> [What to work on]:
1. List every web address that appears in the LogicGrowsOnTrees announcement.
2. Continue the LogicGrowsOnTrees announcement from where it stops.

> [Text passage]:
[Haskell-cafe] ANN: LogicGrowsOnTrees-1.1.0.2

Gregory Crosswhite gcrosswhite at gmail.com
Mon Mar 17 04:16:20 UTC 2014


 

Dear Haskellers,

First, for those eager to skip directly to the more detailed documentation 
you can find an FAQ after the list of files at

    http://github.com/gcross/LogicGrowsOnTrees

as well as a tutorial and users guide in respectively TUTORIAL.md<http://github.com/gcross/LogicGrowsOnTrees/blob/master/TUTORIAL.md>and 
USERS_GUIDE.md<http://github.com/gcross/LogicGrowsOnTrees/blob/master/USERS_GUIDE.md>in the list of files.  The Hackage page with the reference documentation is 
at:

    http://hackage.haskell.org/package/LogicGrowsOnTrees

Like many other packages on Hackage, LogicGrowsOnTrees provides an 
implementation of logic programming using MonadPlus;  in this sense it is 
nothing new.  What sets it apart is that it has been designed from the 
beginning to work in a distributed environment, allowing it to be 
parallelized over large numbers of processors with no shared memory.  The 
benchmarks I have run (using the N-Queens problem with 17-19 queens) showed 
essentially perfect speed-up all the way up to 256 cores, and the only 
reason why this number is not larger is because I haven't had the 
opportunity to run tests on a larger cluster.  Furthermore, I know from 
personal experience that complicated interfaces can take even the most 
powerful system and make it impotent, so I have tried hard to design 
interfaces that are easy to use and well-documented with a tutorial and 
several examples.

> [Given records]:
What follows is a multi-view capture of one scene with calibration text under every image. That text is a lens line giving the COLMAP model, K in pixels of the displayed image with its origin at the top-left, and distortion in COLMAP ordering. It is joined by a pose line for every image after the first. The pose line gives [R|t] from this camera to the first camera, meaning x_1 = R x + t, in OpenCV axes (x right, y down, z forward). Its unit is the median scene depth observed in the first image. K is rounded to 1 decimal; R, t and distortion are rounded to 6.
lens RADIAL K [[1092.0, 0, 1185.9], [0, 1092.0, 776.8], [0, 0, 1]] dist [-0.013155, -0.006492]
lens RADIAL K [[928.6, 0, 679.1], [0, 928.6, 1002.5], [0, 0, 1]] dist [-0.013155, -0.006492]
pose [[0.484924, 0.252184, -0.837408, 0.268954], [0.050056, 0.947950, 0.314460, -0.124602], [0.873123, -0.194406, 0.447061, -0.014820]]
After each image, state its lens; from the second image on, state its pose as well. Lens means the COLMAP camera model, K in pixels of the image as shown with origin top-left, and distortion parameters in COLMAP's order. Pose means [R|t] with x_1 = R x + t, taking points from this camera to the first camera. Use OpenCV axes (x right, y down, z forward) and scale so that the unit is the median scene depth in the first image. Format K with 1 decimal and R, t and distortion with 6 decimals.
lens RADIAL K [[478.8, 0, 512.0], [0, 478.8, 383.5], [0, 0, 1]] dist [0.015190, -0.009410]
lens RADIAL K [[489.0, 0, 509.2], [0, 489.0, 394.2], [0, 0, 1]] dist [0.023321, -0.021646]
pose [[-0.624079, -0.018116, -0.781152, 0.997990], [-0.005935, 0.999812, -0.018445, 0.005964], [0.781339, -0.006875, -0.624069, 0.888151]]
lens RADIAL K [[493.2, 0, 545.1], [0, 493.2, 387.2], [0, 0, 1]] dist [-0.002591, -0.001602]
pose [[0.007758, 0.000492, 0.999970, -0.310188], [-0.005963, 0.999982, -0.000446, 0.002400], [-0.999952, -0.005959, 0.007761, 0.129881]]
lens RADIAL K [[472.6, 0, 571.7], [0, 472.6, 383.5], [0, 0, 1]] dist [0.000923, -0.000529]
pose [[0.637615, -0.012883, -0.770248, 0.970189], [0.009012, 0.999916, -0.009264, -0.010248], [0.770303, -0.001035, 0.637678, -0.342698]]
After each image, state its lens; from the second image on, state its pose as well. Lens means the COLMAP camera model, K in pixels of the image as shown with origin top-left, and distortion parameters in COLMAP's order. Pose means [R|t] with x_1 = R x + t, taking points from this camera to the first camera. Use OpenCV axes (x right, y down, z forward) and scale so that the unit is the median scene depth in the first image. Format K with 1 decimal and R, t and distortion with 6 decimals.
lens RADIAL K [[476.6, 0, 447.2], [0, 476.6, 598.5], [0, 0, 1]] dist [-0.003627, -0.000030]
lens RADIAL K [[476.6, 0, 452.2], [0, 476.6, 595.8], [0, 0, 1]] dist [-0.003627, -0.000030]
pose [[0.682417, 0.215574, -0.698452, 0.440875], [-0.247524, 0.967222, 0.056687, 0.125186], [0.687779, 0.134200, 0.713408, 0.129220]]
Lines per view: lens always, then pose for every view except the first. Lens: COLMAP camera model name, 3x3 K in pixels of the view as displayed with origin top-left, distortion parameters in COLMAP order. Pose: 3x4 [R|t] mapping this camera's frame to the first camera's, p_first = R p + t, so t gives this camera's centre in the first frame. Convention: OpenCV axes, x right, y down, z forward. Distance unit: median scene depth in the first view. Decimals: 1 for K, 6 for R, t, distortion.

> [Replies]:
1.
- http://github.com/gcross/LogicGrowsOnTrees
- http://github.com/gcross/LogicGrowsOnTrees/blob/master/TUTORIAL.md
- http://github.com/gcross/LogicGrowsOnTrees/blob/master/USERS_GUIDE.md
- http://hackage.haskell.org/package/LogicGrowsOnTrees

2.
There are three packages that are sibling to this:


   - LogicGrowsOnTrees-processes<http://hackage.haskell.org/package/LogicGrowsOnTrees-processes>
   - LogicGrowsOnTrees-network<http://hackage.haskell.org/package/LogicGrowsOnTrees-network>
   - LogicGrowsOnTrees-MPI<http://hackage.haskell.org/package/LogicGrowsOnTrees-MPI>

The base package (LogicGrowsOnTrees<http://hackage.haskell.org/package/LogicGrowsOnTrees>) 
provides an "adapter" that allows one to use threads for parallelization;  
the other packages above provide adapters for, respectively: processes, a 
network, and MPI.  Each one of these packages provides specialized 
functionality that can be used directly, but there is also an abstraction 
over all of them that can be used such that the only difference between the 
adapters for end-users is a single line of code.

For more information, see the links at the top of the post.

Thank you for your attention!  :-)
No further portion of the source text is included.